On 03.06.2013 21:28, Tom Lane wrote:
> Heikki Linnakangas<hlinnakangas@vmware.com> writes:
>> He *is* using UTF-8. Or trying to, anyway :-). The downcasing in the
>> backend is supposed to leave bytes with the high-bit set alone, ie. in
>> UTF-8 encoding, it's supposed to leave ä and ß alone.
>
> Well, actually, downcase_truncate_identifier() is doing this:
>
> unsigned char ch = (unsigned char) ident[i];
>
> if (ch>= 'A'&& ch<= 'Z')
> ch += 'a' - 'A';
> else if (IS_HIGHBIT_SET(ch)&& isupper(ch))
> ch = tolower(ch);
>
> There's basically no way that that second case can give pleasant results
> in a multibyte encoding, other than by not doing anything.
Hmph, I see.
> I suspect
> that Windows' libc has fewer defenses than other implementations and
> performs some transformation that we don't get elsewhere. This may also
> explain the gripe yesterday in -general about funny results in OS X.

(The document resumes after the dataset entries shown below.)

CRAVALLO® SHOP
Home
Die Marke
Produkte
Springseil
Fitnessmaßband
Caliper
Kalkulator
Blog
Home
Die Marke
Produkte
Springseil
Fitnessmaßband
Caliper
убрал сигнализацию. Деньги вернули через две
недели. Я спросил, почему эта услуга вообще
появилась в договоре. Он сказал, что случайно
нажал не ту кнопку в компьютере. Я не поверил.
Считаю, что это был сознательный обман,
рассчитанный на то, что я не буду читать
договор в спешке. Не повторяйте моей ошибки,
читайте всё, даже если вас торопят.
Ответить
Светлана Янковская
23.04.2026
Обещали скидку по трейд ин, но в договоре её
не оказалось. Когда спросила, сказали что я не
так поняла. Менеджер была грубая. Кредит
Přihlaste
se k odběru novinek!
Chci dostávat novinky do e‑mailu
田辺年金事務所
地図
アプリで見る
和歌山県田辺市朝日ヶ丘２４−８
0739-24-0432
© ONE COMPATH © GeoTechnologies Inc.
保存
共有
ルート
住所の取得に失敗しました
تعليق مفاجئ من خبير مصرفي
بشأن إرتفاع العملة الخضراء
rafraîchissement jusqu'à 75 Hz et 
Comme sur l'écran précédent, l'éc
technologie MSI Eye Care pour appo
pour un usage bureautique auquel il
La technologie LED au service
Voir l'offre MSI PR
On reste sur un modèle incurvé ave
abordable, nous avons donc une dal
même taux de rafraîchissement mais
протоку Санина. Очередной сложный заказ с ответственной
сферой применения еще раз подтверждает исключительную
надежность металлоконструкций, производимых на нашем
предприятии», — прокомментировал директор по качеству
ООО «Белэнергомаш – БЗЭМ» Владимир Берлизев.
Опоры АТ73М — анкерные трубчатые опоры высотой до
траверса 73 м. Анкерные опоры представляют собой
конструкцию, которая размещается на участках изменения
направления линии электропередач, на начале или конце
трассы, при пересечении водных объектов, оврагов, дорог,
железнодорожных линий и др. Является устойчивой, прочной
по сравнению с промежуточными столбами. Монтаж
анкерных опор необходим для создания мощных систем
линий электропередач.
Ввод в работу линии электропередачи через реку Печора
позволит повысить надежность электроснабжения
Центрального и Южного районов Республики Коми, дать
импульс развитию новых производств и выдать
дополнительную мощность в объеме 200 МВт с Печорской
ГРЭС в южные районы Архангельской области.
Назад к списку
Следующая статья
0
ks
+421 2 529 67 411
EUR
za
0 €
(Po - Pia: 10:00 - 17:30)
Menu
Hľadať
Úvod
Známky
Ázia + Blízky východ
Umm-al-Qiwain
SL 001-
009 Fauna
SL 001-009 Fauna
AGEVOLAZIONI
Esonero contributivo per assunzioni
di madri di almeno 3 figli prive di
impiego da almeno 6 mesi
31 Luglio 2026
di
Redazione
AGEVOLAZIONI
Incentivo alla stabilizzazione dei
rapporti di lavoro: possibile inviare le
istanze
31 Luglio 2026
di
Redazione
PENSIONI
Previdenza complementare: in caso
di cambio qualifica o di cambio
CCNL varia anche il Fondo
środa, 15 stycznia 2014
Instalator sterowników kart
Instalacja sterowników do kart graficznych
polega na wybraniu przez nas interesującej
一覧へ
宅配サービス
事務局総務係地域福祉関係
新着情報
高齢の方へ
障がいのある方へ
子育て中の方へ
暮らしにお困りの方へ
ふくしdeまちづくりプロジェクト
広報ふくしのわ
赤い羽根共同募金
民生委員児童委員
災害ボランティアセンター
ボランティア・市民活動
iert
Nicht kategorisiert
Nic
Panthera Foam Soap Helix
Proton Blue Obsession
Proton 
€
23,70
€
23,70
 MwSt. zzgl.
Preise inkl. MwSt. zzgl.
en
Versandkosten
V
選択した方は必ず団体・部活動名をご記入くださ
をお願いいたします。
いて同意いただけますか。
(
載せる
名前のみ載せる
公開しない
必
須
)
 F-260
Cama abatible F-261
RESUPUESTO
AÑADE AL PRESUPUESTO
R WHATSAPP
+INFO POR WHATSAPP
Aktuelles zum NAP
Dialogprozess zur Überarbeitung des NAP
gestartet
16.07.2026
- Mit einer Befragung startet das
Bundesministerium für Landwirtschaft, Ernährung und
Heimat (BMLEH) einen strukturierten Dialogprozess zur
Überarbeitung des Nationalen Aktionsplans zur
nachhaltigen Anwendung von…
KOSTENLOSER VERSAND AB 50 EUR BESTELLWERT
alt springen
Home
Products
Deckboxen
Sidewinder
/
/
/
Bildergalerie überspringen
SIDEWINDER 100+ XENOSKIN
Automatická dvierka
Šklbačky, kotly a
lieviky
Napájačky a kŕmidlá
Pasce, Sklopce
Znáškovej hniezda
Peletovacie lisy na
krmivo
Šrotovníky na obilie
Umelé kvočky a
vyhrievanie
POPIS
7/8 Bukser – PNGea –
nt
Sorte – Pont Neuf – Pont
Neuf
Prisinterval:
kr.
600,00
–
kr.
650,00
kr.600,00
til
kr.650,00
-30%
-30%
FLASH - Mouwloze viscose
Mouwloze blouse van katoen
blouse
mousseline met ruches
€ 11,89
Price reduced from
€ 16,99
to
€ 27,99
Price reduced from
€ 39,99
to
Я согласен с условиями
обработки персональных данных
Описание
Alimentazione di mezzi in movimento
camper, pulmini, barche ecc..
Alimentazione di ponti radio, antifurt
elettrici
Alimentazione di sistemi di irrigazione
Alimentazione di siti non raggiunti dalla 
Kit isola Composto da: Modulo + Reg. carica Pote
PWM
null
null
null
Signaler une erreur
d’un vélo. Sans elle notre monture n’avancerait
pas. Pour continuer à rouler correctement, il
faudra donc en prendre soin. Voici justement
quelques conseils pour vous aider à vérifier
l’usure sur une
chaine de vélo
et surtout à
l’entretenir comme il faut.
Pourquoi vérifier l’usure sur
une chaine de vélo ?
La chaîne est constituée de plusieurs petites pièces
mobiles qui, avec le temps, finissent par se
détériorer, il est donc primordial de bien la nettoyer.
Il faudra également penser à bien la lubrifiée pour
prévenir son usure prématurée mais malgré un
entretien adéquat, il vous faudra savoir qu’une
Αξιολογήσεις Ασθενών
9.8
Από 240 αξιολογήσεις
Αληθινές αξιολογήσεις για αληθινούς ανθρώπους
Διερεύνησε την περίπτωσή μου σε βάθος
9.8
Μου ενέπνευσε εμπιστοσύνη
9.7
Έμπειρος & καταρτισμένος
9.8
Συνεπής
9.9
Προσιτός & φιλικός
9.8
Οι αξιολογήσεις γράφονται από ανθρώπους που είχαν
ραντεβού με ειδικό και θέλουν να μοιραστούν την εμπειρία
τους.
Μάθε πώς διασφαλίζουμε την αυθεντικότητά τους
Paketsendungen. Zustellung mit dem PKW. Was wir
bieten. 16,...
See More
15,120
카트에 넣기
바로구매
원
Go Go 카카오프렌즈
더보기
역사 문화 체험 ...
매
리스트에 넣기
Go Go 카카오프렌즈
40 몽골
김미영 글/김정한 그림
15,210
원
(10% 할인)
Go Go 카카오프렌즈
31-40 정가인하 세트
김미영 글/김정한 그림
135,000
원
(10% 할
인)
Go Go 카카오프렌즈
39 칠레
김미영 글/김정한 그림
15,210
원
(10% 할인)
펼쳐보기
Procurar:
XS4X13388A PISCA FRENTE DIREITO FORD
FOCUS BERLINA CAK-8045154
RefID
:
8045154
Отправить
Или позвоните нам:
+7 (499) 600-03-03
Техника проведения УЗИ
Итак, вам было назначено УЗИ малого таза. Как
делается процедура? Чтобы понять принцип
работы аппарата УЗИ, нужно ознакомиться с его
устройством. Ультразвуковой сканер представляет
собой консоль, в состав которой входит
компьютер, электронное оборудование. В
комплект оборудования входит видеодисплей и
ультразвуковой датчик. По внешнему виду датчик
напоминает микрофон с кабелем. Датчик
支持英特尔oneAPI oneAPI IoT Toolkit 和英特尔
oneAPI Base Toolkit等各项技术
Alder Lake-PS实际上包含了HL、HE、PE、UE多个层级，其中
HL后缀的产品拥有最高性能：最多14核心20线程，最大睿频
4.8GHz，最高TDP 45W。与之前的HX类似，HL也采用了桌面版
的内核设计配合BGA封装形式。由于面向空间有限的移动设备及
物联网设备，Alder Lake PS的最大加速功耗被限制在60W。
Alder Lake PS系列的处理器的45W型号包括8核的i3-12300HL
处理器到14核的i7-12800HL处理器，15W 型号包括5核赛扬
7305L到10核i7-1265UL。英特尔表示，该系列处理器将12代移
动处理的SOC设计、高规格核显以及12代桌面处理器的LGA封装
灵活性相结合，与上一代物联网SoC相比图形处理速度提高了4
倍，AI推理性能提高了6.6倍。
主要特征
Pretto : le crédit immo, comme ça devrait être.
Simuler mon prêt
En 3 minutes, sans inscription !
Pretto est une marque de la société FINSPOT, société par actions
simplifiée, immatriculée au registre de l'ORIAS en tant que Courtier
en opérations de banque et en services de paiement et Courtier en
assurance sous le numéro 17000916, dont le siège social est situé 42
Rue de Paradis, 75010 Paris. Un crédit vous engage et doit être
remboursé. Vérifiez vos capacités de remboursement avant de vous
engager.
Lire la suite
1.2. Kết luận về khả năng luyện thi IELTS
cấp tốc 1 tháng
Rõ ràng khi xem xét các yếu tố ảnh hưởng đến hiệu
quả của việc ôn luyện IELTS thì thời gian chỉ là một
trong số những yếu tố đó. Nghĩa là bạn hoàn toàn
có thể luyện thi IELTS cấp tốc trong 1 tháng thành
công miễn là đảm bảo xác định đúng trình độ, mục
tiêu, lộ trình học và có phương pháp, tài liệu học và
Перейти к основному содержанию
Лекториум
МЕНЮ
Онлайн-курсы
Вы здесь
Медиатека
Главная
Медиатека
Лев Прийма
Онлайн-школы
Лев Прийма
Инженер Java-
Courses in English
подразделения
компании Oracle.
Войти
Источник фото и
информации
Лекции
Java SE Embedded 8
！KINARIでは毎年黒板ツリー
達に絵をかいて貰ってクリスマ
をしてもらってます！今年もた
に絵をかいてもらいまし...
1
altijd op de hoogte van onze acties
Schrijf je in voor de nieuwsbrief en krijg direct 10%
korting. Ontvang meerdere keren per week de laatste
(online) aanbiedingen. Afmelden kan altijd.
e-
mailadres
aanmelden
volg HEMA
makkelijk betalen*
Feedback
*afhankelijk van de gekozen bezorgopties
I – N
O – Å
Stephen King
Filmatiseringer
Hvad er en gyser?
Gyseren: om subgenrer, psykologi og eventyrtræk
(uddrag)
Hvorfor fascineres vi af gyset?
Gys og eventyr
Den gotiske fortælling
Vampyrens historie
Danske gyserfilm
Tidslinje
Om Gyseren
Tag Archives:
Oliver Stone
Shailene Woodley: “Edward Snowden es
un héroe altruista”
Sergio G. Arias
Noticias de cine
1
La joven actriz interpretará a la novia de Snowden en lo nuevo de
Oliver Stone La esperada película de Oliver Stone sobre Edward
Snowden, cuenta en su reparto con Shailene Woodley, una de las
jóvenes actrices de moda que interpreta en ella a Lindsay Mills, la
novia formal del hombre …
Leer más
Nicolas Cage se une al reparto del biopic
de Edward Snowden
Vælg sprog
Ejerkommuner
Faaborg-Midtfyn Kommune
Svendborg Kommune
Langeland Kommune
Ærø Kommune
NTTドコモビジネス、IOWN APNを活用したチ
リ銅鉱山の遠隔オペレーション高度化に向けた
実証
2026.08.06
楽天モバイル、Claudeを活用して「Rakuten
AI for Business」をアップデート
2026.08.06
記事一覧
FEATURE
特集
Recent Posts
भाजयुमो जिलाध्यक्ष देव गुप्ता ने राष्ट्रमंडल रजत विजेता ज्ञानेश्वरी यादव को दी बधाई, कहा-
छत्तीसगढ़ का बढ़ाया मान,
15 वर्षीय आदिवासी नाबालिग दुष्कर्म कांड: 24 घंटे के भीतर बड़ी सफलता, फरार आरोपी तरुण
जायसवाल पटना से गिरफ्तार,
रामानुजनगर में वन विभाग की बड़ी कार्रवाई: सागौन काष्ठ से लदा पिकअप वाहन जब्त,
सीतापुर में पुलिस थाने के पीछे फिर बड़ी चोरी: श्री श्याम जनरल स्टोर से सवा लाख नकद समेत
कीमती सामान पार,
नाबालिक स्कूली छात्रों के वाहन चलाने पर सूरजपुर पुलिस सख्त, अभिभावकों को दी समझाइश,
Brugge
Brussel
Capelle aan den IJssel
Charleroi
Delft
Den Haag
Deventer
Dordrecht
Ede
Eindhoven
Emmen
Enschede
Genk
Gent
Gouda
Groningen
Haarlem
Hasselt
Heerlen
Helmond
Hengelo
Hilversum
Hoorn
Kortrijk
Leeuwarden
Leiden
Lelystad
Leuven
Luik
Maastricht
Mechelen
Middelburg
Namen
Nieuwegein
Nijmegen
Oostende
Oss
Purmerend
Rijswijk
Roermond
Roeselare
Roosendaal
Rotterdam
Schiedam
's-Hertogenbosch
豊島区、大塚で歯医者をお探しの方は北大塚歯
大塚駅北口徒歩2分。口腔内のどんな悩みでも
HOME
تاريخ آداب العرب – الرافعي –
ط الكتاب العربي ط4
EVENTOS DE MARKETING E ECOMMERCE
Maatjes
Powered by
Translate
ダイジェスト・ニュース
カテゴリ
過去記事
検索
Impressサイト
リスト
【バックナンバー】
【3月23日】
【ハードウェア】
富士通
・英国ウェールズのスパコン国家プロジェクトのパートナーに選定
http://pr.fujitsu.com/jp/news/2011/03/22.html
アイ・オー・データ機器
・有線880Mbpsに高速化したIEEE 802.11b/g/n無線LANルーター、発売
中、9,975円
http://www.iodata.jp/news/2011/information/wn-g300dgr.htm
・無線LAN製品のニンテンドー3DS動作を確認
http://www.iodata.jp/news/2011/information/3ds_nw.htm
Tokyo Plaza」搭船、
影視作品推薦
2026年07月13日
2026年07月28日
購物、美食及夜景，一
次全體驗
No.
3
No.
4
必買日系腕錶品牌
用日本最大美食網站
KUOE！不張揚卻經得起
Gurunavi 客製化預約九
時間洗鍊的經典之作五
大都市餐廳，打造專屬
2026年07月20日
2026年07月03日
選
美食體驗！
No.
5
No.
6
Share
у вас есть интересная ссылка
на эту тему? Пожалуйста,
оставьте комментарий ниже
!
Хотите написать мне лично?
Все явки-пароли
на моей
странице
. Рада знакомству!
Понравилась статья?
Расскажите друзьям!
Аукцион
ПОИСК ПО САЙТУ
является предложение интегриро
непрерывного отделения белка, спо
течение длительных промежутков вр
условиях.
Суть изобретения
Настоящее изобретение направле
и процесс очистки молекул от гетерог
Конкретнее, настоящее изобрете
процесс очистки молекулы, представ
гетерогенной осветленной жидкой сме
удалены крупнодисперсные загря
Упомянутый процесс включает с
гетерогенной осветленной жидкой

Can't really blame Windows on that. On Windows, we don't require that
the encoding and LC_CTYPE's charset match. The OP used UTF-8 encoding in
the server, but LC_CTYPE="English_United Kingdom.1252", ie. LC_CTYPE
implies WIN1252 encoding. We allow that and it generally works on
Windows because in varstr_cmp, we use MultiByteToWideChar() followed by
wcscoll_l(), which doesn't care about the charset implied by LC_CTYPE.
But for isupper(), it matters.
> We talked about this before and went off into the weeds about whether
> it was sensible to try to use towlower() and whether that wouldn't
> create undesirably platform-sensitive results. I wonder though if we
> couldn't just fix this code to not do anything to high-bit-set bytes
> in multibyte encodings.
Yeah, we should do that. It makes no sense to call isupper or tolower on
bytes belonging to multi-byte characters.